What you have to do | Repeat every record below exactly, omitting any pictures.

[Data for analysis Boundary: Start]

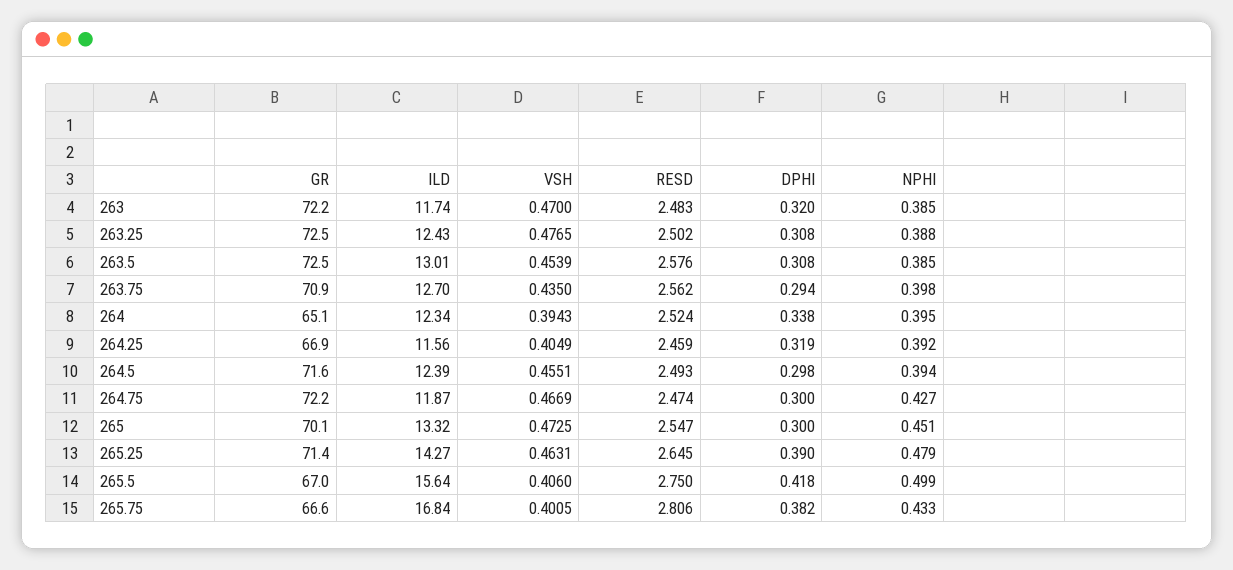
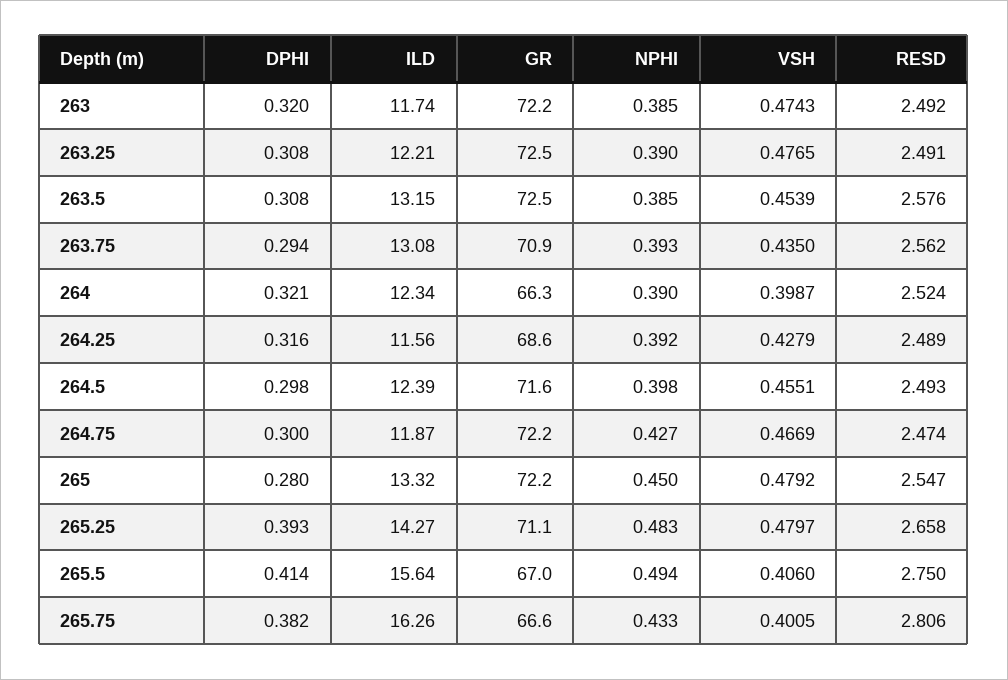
  {
    "GR": {
      "263": 72.2,
      "263.25": 72.5,
      "263.5": 72.5,
      "263.75": 70.9,
-     "264": 65.1,
+     "264": 66.3,
-     "264.25": 66.9,
+     "264.25": 68.6,
      "264.5": 71.6,
      "264.75": 72.2,
-     "265": 70.1,
+     "265": 72.2,
-     "265.25": 71.4,
+     "265.25": 71.1,
      "265.5": 67,
      "265.75": 66.6
    },
    "ILD": {
      "263": 11.74,
-     "263.25": 12.43,
+     "263.25": 12.21,
-     "263.5": 13.01,
+     "263.5": 13.15,
-     "263.75": 12.7,
+     "263.75": 13.08,
      "264": 12.34,
      "264.25": 11.56,
      "264.5": 12.39,
      "264.75": 11.87,
      "265": 13.32,
      "265.25": 14.27,
      "265.5": 15.64,
-     "265.75": 16.84
+     "265.75": 16.26
    },
    "VSH": {
-     "263": 0.47,
+     "263": 0.4743,
      "263.25": 0.4765,
      "263.5": 0.4539,
      "263.75": 0.435,
-     "264": 0.3943,
+     "264": 0.3987,
-     "264.25": 0.4049,
+     "264.25": 0.4279,
      "264.5": 0.4551,
      "264.75": 0.4669,
-     "265": 0.4725,
+     "265": 0.4792,
-     "265.25": 0.4631,
+     "265.25": 0.4797,
      "265.5": 0.406,
      "265.75": 0.4005
    },
    "RESD": {
-     "263": 2.483,
+     "263": 2.492,
-     "263.25": 2.502,
+     "263.25": 2.491,
      "263.5": 2.576,
      "263.75": 2.562,
      "264": 2.524,
-     "264.25": 2.459,
+     "264.25": 2.489,
      "264.5": 2.493,
      "264.75": 2.474,
      "265": 2.547,
-     "265.25": 2.645,
+     "265.25": 2.658,
      "265.5": 2.75,
      "265.75": 2.806
    },
    "DPHI": {
      "263": 0.32,
      "263.25": 0.308,
      "263.5": 0.308,
      "263.75": 0.294,
-     "264": 0.338,
+     "264": 0.321,
-     "264.25": 0.319,
+     "264.25": 0.316,
      "264.5": 0.298,
      "264.75": 0.3,
-     "265": 0.3,
+     "265": 0.28,
-     "265.25": 0.39,
+     "265.25": 0.393,
-     "265.5": 0.418,
+     "265.5": 0.414,
      "265.75": 0.382
    },
    "NPHI": {
      "263": 0.385,
-     "263.25": 0.388,
+     "263.25": 0.39,
      "263.5": 0.385,
-     "263.75": 0.398,
+     "263.75": 0.393,
-     "264": 0.395,
+     "264": 0.39,
      "264.25": 0.392,
-     "264.5": 0.394,
+     "264.5": 0.398,
      "264.75": 0.427,
-     "265": 0.451,
+     "265": 0.45,
-     "265.25": 0.479,
+     "265.25": 0.483,
-     "265.5": 0.499,
+     "265.5": 0.494,
      "265.75": 0.433
    }
  }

[Data for analysis Boundary: End]

Answer below |
  {
    "GR": {
      "263": 72.2,
      "263.25": 72.5,
      "263.5": 72.5,
      "263.75": 70.9,
-     "264": 65.1,
+     "264": 66.3,
-     "264.25": 66.9,
+     "264.25": 68.6,
      "264.5": 71.6,
      "264.75": 72.2,
-     "265": 70.1,
+     "265": 72.2,
-     "265.25": 71.4,
+     "265.25": 71.1,
      "265.5": 67,
      "265.75": 66.6
    },
    "ILD": {
      "263": 11.74,
-     "263.25": 12.43,
+     "263.25": 12.21,
-     "263.5": 13.01,
+     "263.5": 13.15,
-     "263.75": 12.7,
+     "263.75": 13.08,
      "264": 12.34,
      "264.25": 11.56,
      "264.5": 12.39,
      "264.75": 11.87,
      "265": 13.32,
      "265.25": 14.27,
      "265.5": 15.64,
-     "265.75": 16.84
+     "265.75": 16.26
    },
    "VSH": {
-     "263": 0.47,
+     "263": 0.4743,
      "263.25": 0.4765,
      "263.5": 0.4539,
      "263.75": 0.435,
-     "264": 0.3943,
+     "264": 0.3987,
-     "264.25": 0.4049,
+     "264.25": 0.4279,
      "264.5": 0.4551,
      "264.75": 0.4669,
-     "265": 0.4725,
+     "265": 0.4792,
-     "265.25": 0.4631,
+     "265.25": 0.4797,
      "265.5": 0.406,
      "265.75": 0.4005
    },
    "RESD": {
-     "263": 2.483,
+     "263": 2.492,
-     "263.25": 2.502,
+     "263.25": 2.491,
      "263.5": 2.576,
      "263.75": 2.562,
      "264": 2.524,
-     "264.25": 2.459,
+     "264.25": 2.489,
      "264.5": 2.493,
      "264.75": 2.474,
      "265": 2.547,
-     "265.25": 2.645,
+     "265.25": 2.658,
      "265.5": 2.75,
      "265.75": 2.806
    },
    "DPHI": {
      "263": 0.32,
      "263.25": 0.308,
      "263.5": 0.308,
      "263.75": 0.294,
-     "264": 0.338,
+     "264": 0.321,
-     "264.25": 0.319,
+     "264.25": 0.316,
      "264.5": 0.298,
      "264.75": 0.3,
-     "265": 0.3,
+     "265": 0.28,
-     "265.25": 0.39,
+     "265.25": 0.393,
-     "265.5": 0.418,
+     "265.5": 0.414,
      "265.75": 0.382
    },
    "NPHI": {
      "263": 0.385,
-     "263.25": 0.388,
+     "263.25": 0.39,
      "263.5": 0.385,
-     "263.75": 0.398,
+     "263.75": 0.393,
-     "264": 0.395,
+     "264": 0.39,
      "264.25": 0.392,
-     "264.5": 0.394,
+     "264.5": 0.398,
      "264.75": 0.427,
-     "265": 0.451,
+     "265": 0.45,
-     "265.25": 0.479,
+     "265.25": 0.483,
-     "265.5": 0.499,
+     "265.5": 0.494,
      "265.75": 0.433
    }
  }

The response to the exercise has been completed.